[Start of section]

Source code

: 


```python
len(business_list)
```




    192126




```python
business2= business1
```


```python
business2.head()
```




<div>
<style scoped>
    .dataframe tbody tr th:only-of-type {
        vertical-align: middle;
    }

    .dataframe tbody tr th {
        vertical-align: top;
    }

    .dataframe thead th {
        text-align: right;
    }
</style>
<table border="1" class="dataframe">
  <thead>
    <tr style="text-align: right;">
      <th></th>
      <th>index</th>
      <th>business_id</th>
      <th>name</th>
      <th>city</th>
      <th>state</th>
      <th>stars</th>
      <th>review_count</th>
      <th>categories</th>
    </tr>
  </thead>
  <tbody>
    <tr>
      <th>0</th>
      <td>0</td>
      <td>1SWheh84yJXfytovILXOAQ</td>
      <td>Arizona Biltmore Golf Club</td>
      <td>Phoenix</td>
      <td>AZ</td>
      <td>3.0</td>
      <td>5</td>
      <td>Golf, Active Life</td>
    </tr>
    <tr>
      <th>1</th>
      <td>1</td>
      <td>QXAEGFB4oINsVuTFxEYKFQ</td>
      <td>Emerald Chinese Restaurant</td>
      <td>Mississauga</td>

[End of section]
[Start of section]

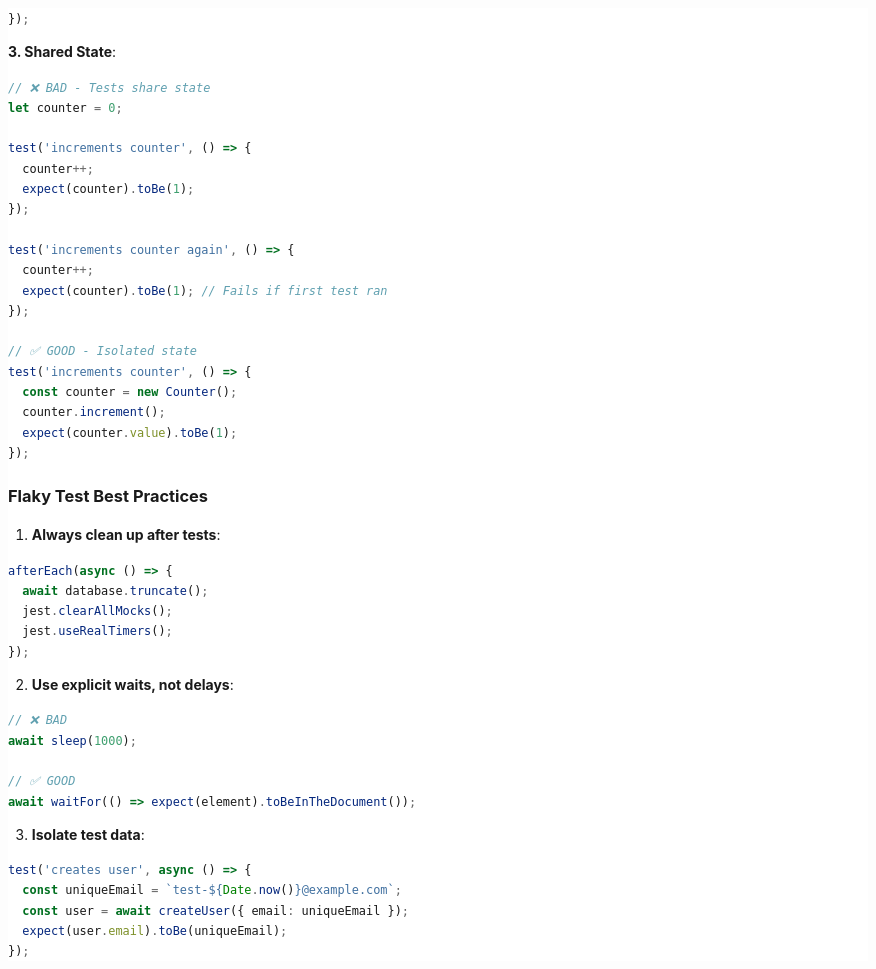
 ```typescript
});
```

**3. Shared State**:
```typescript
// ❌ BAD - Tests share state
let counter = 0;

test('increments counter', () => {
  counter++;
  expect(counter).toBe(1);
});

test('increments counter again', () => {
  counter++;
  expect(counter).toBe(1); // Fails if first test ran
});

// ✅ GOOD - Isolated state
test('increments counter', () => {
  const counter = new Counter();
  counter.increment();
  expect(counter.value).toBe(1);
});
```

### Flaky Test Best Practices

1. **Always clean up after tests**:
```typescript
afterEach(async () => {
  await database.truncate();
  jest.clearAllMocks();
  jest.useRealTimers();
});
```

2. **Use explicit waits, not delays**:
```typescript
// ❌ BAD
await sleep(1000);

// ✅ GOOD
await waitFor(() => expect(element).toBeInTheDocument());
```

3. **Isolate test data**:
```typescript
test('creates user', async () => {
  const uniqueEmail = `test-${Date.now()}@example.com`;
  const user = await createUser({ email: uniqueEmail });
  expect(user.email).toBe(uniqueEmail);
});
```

[End of section]

- **What is required**: For every line in the listing above that holds "style", add one to a tally, and give that tally alone.

- **Response for this exercise**: 3